“Homegrown”: the painter returns to his native landscape with a new exhibition at La Jolla
Longtime artist Jeffrey Carr, former dean of the Pennsylvania Academy of Fine Arts in Philadelphia, returns to his roots in La Jolla and elsewhere in San Diego with a new show that reveals his affinity for particular colors and shapes in the Southern Californian Coastline.
Carr will showcase her love for the San Diego beaches in “Homegrown: Paintings of Southern California” starting Wednesday, November 17 at the St. James Gallery by-the-Sea at 743 Prospect St., La Jolla.
The exhibit, Carr’s first since retiring to Spring Valley in eastern San Diego County, will feature 18 paintings, many of which feature Moonlight Beach in Encinitas, her favorite.
Carr will attend a reception at the gallery at 4 p.m. on Thursday, November 18. The exhibition will run until Saturday, November 27.
Carr said his paintings belonged to a genre “based on East Coast paintings which have its roots in European Modernist painting.”
He said he would have prints of the paintings available at the exhibition to make the art more accessible, because “people tend to think of paintings as spectator sports.”
“I want people to think of a painting as an expensive novel,” Carr said.
“People are really intimidated by works of art,” he added. “They feel like they shouldn’t have an opinion on it, or don’t know what to think about it. They should be able to judge paintings as they judge music.
“I really like the idea of an informed audience.”
Carr’s career has included art studies at UC Santa Cruz, New York Studio School, and Yale School of Art and has taught at several art schools and universities across the country and in Italy. But he spent a lot of time “dreaming about California,” he said.
“I’m crazy about this [California] landscape because I grew up here, ”Carr said. “I have been thinking about this landscape since I left here.
After his retirement and his wife, who died in 2018, Carr began painting landscapes he didn’t have time to work on.
“It’s hard to make art when you’re a university professor,” he said. “When I became dean of the [Pennsylvania] academy, I had the illusion that I was going to continue my artistic work.
Carr enrolled in his first oil painting class “in the basement of the old museum of contemporary art in La Jolla” while attending high school in La Jolla in the late 1960s , did he declare. “I discovered that, to my amazement, I could draw perfectly well.”
He said he remembered his first painting “vividly”, realizing “this is what I was supposed to do”.
From there, Carr said, he became “addicted” to painting, launching a decades-long pursuit of his passion.
He says he is drawn to landscapes because they have “moods”, and that he is particularly drawn to the colors and light they contain.
“I think people these days think that art is all about being crazy, outrageous or upsetting or that you are meant to be shocked,” Carr said.
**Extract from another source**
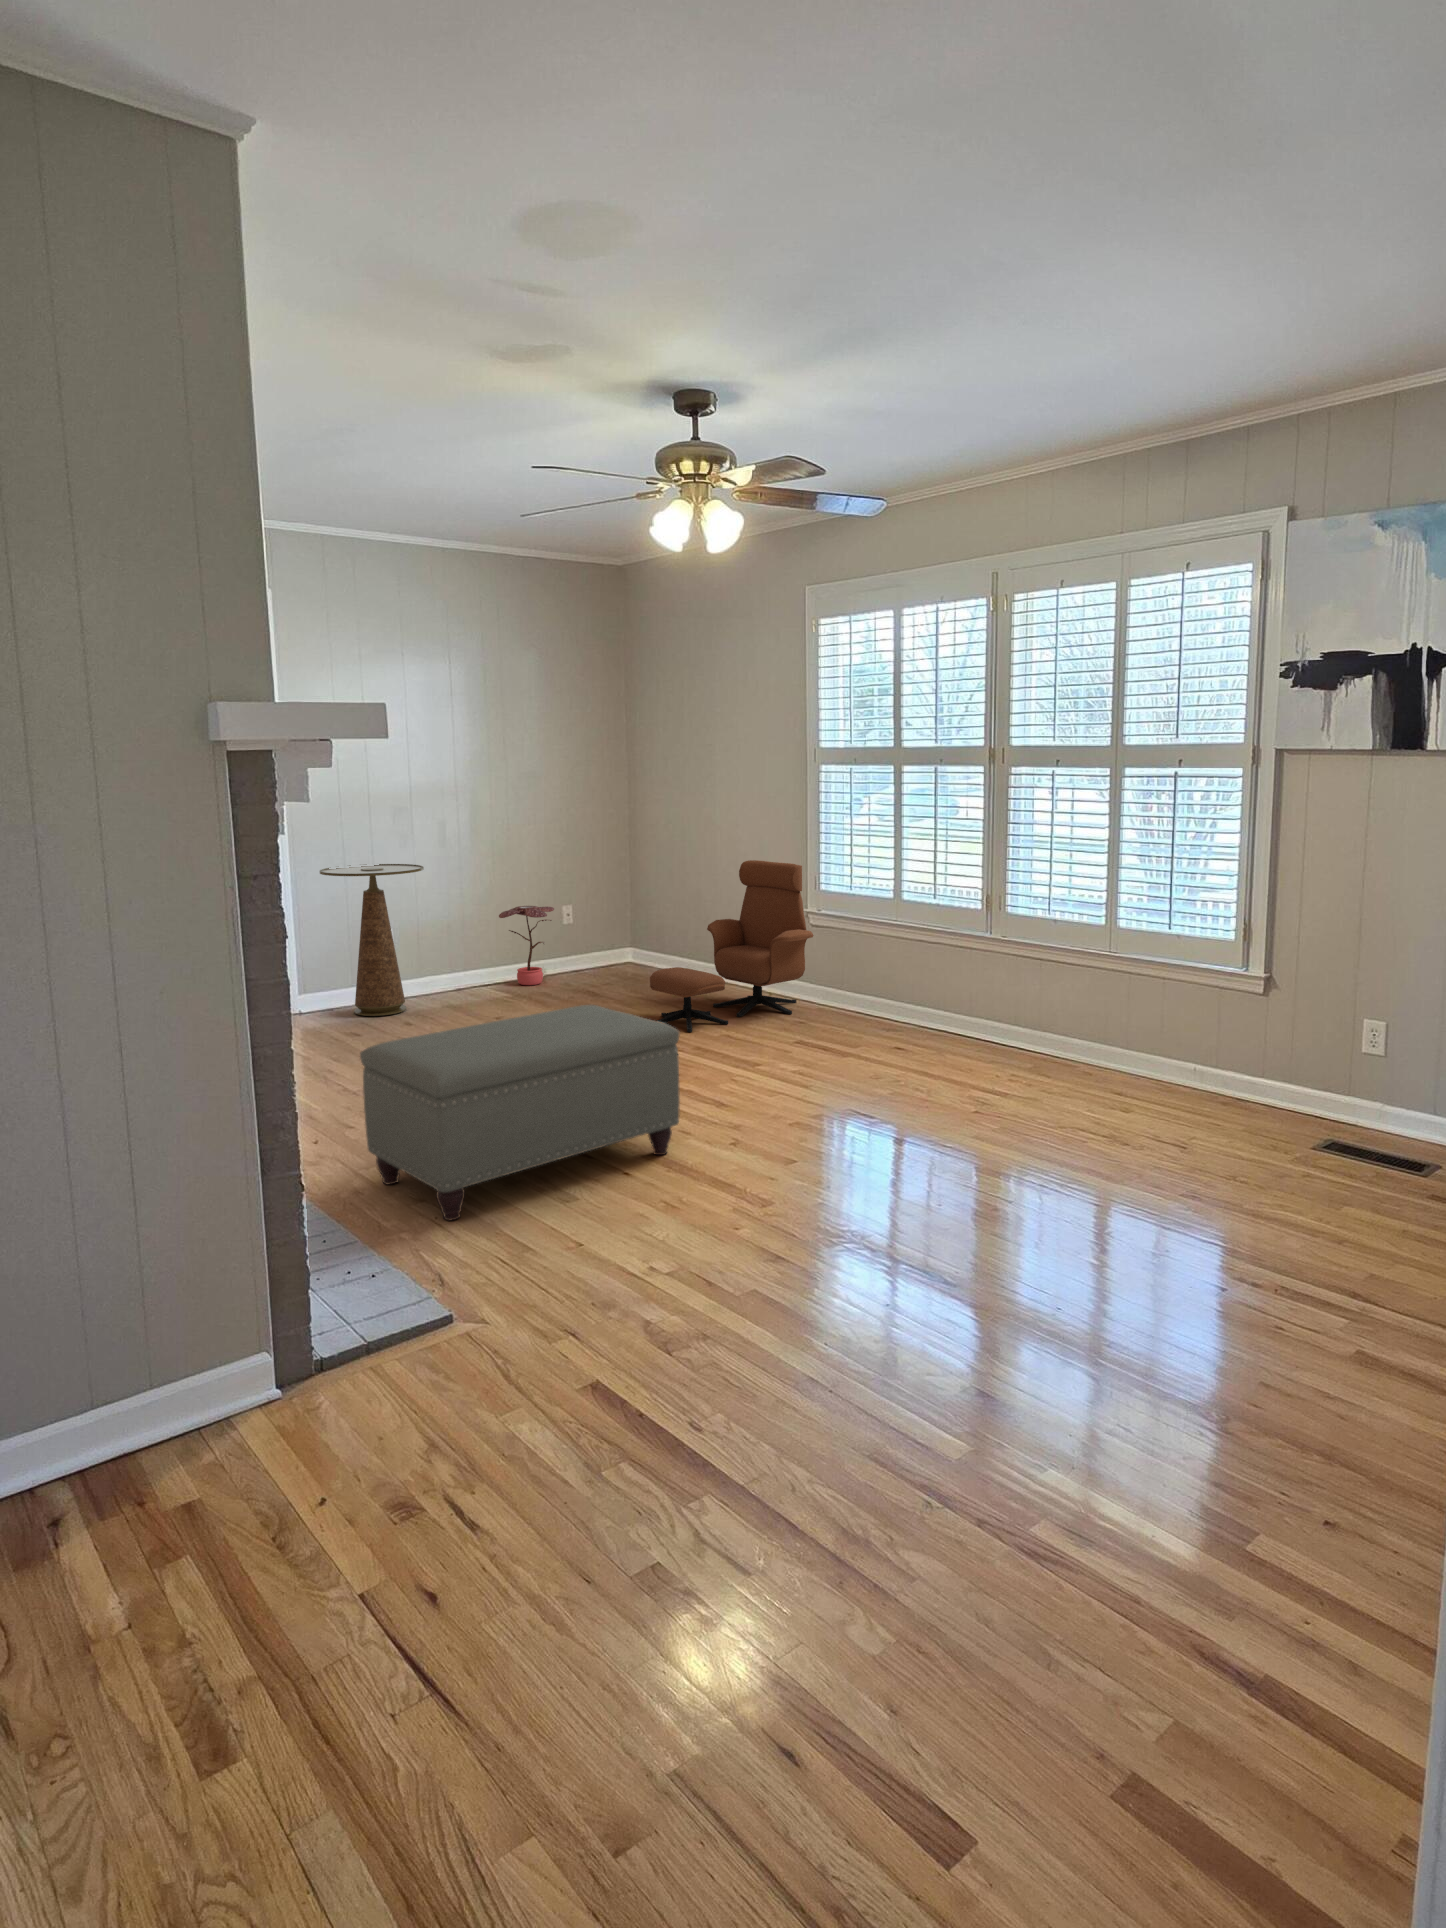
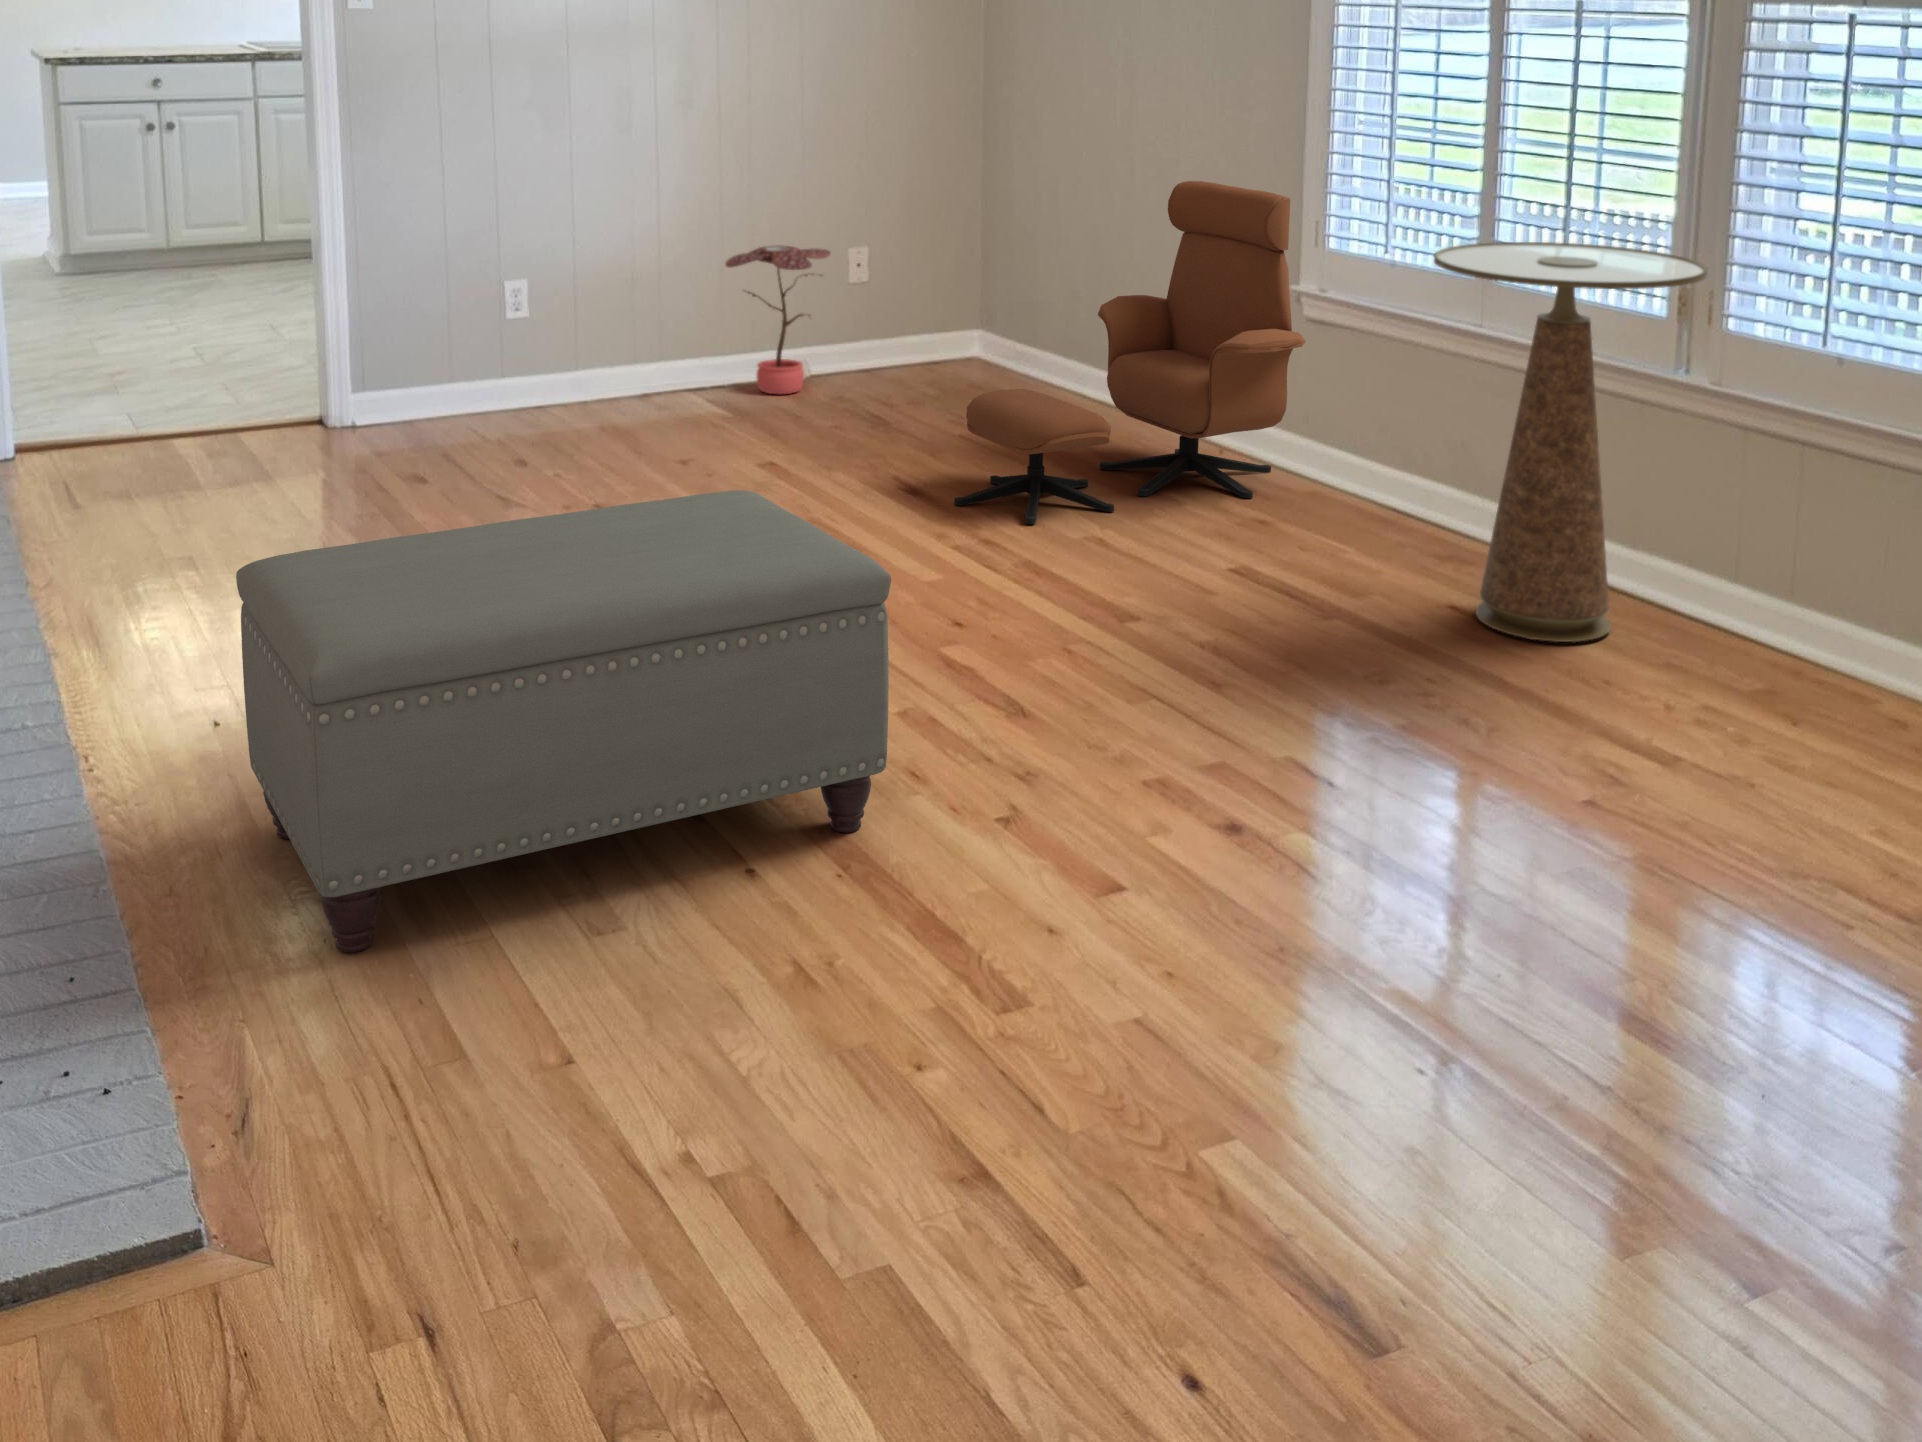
side table: present [320,864,424,1016] -> present [1434,242,1708,642]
But “painting is like going to the concert of a musician that you really admire. … You should go and understand that painting is an art form. …
“There is nothing remarkable about my subject. It all depends on how it is painted.
‘Homegrown: Paintings of Southern California’
When: From noon to 4 p.m. or by appointment from Wednesday Nov. 17 to Saturday Nov. 27. Reception with artist Jeffrey Carr from 4 p.m. to 7 p.m. Thursday Nov. 18.
Or: St. James by-the-Sea Gallery, 743 Prospect Street, La Jolla
Information: Or to view the exhibition virtually, jeffreycarrart.com/expositions ??